• _Data under study_

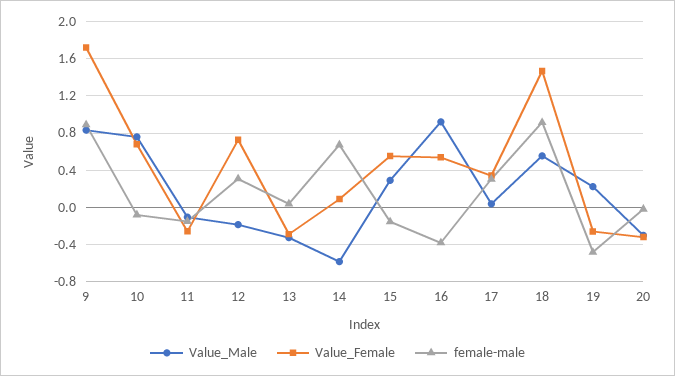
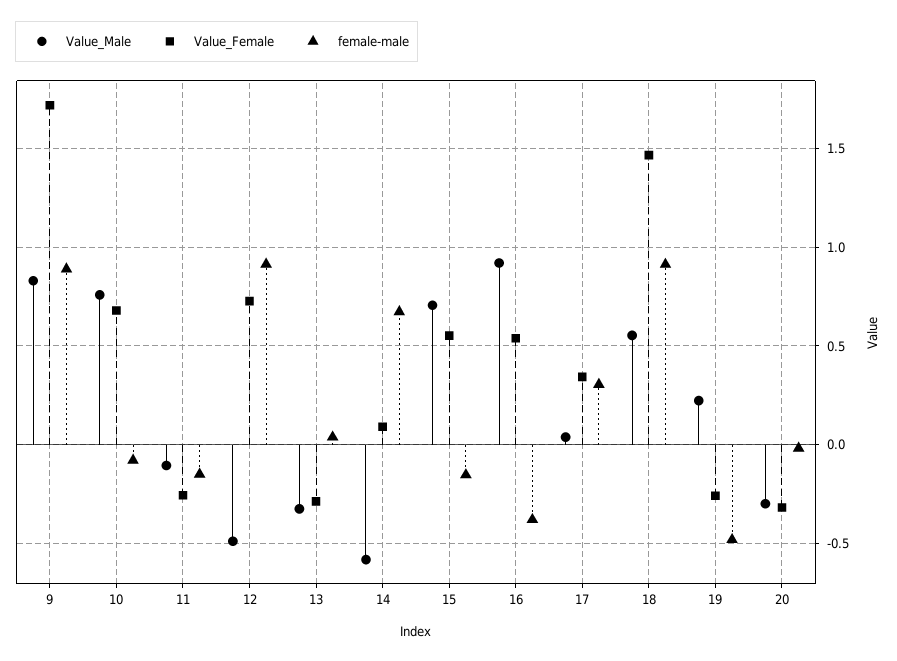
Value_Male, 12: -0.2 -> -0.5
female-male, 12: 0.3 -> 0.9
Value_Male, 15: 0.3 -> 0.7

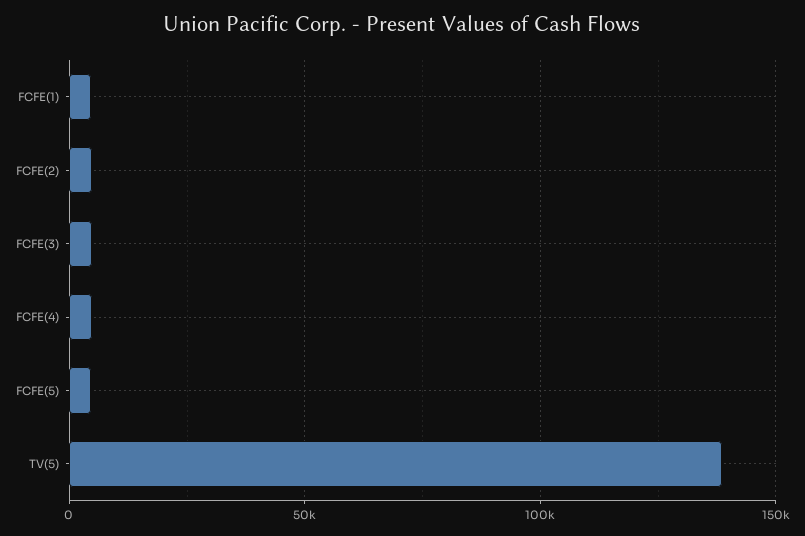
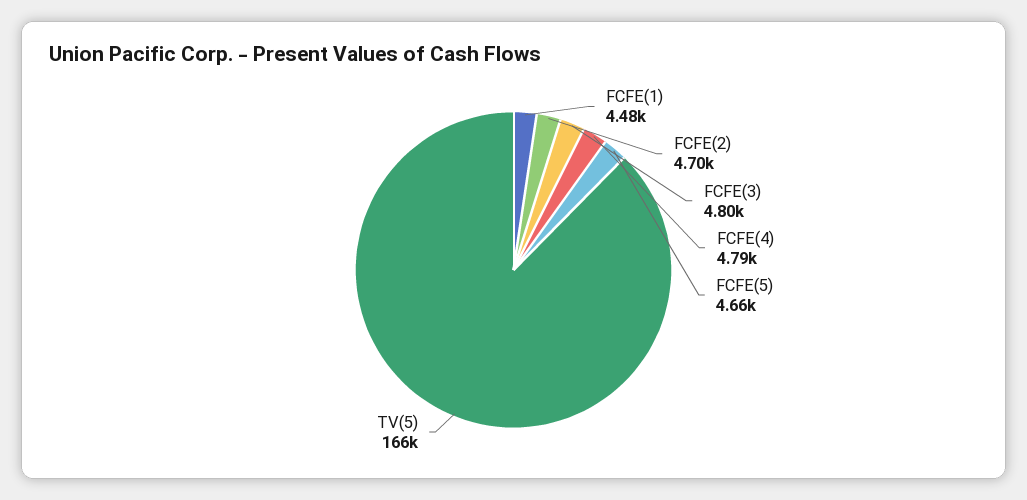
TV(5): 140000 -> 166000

--

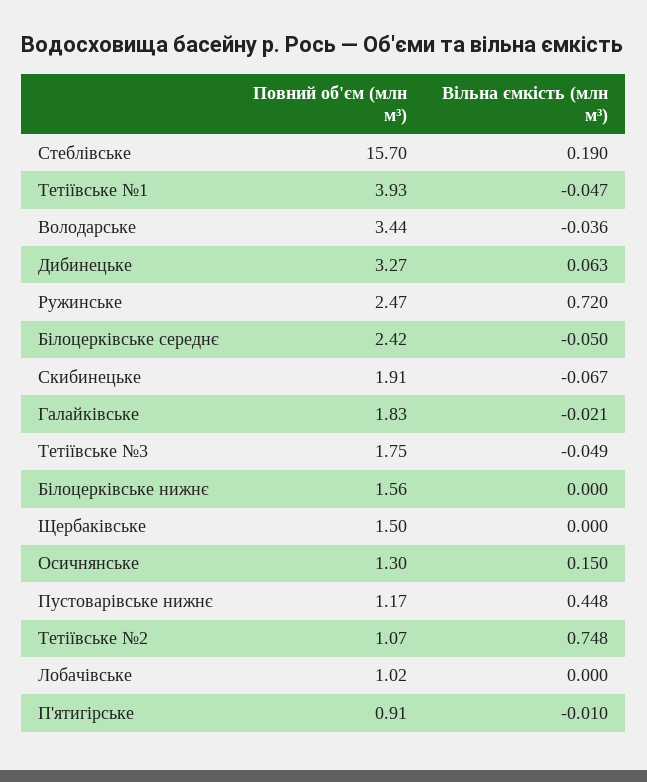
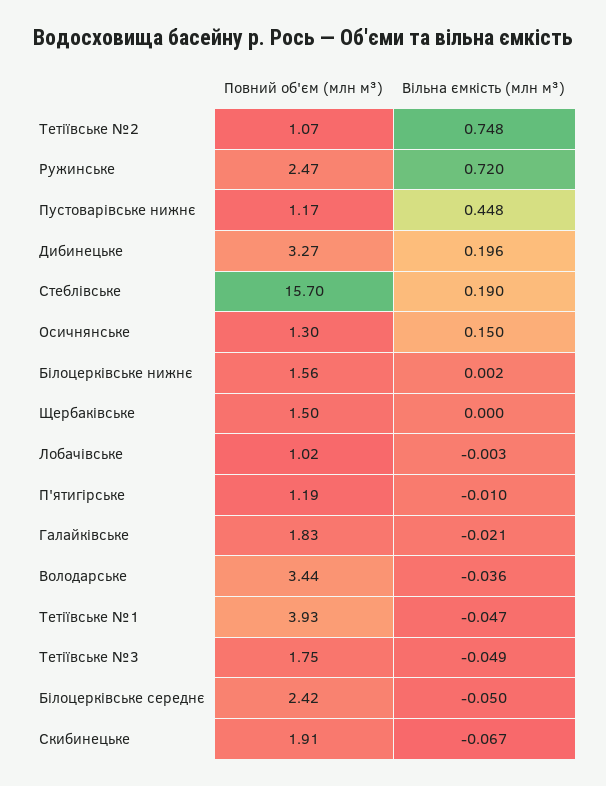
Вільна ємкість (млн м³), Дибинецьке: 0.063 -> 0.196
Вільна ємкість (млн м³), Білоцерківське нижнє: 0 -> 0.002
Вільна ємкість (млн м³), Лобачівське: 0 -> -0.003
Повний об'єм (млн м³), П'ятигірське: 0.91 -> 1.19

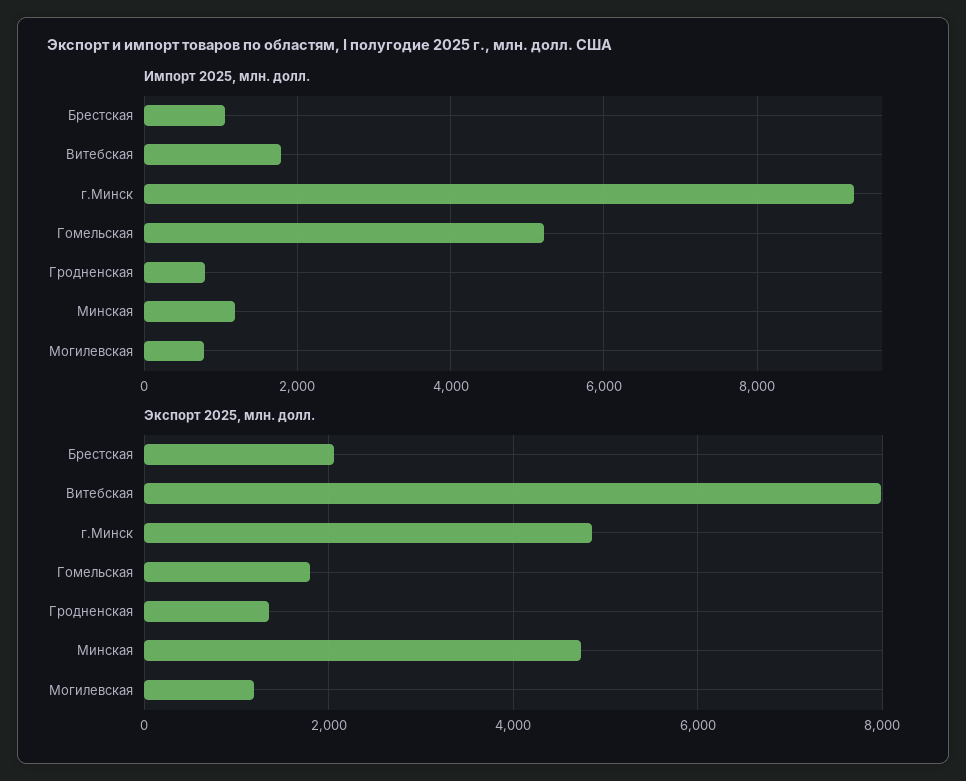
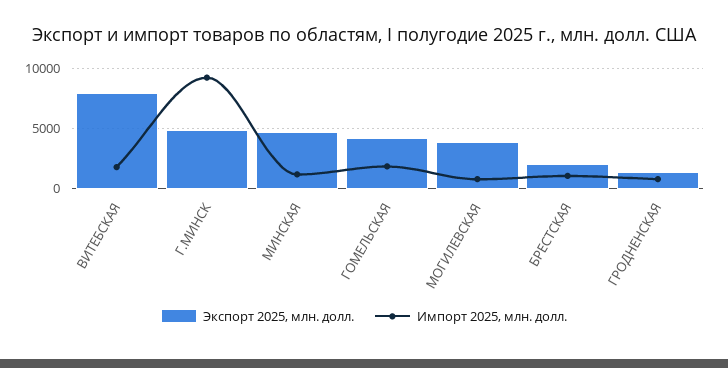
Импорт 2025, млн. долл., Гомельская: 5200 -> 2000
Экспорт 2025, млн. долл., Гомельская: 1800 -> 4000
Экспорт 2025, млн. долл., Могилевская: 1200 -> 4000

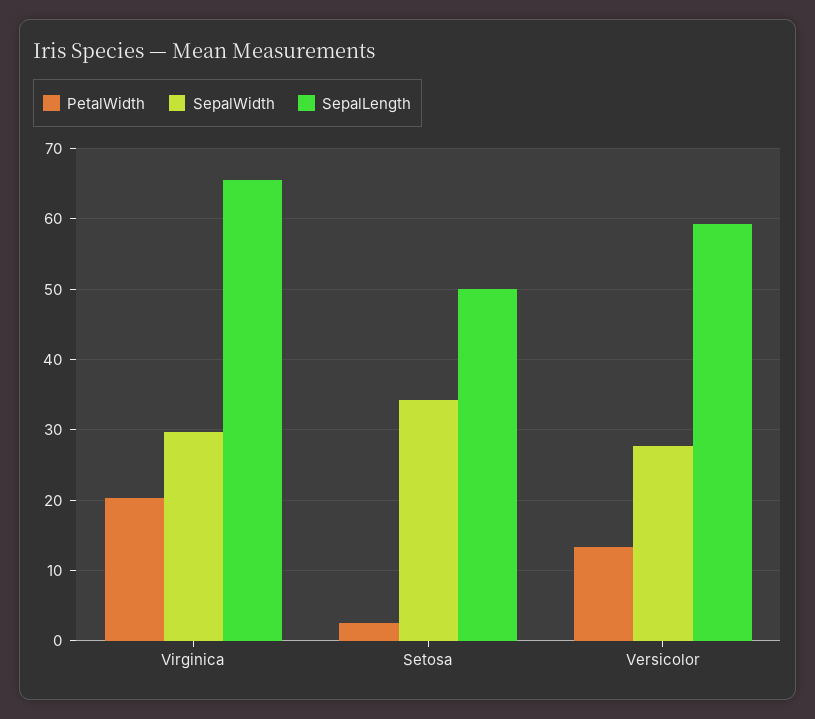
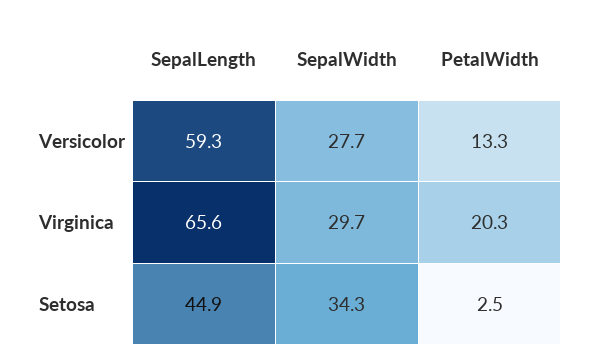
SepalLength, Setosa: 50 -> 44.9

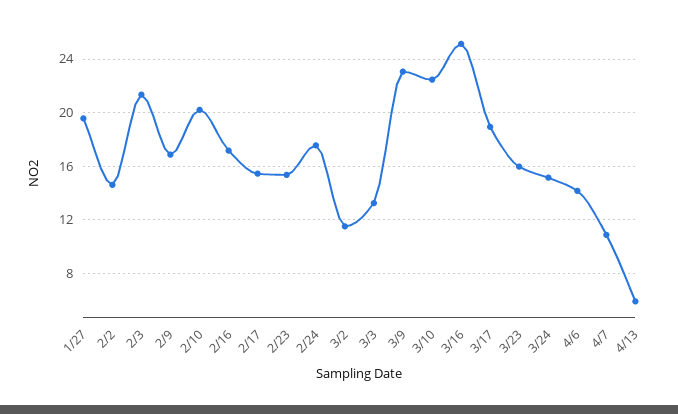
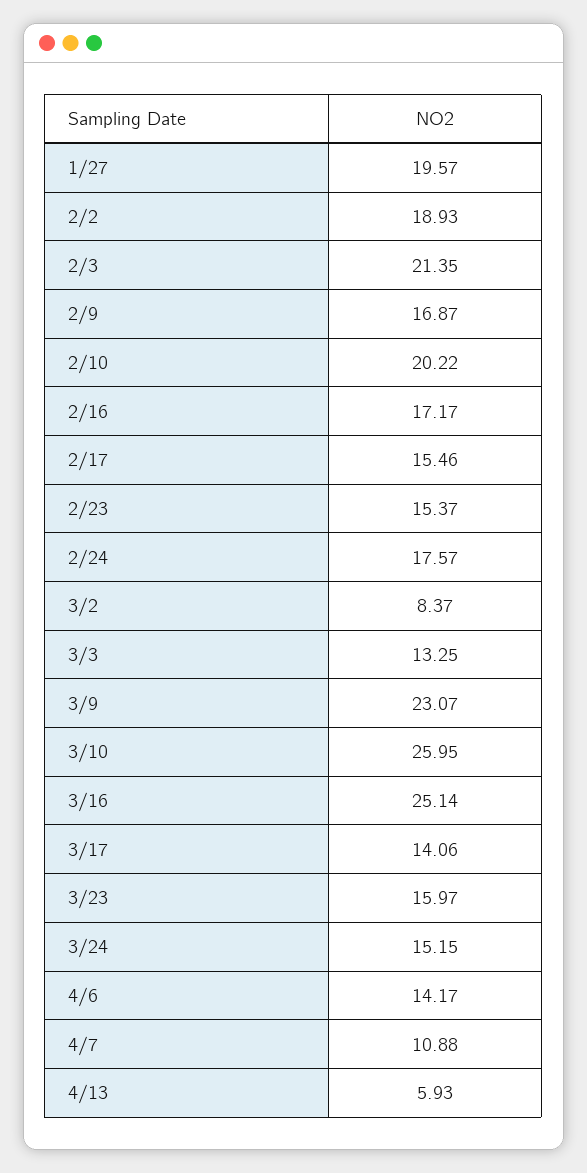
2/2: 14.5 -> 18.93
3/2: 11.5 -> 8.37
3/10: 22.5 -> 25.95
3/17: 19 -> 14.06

• _Exercise requirements_
Each line that has the word "ємкість" counts once. How many such lines are in the data? Give the number alone.

• _The answer_
3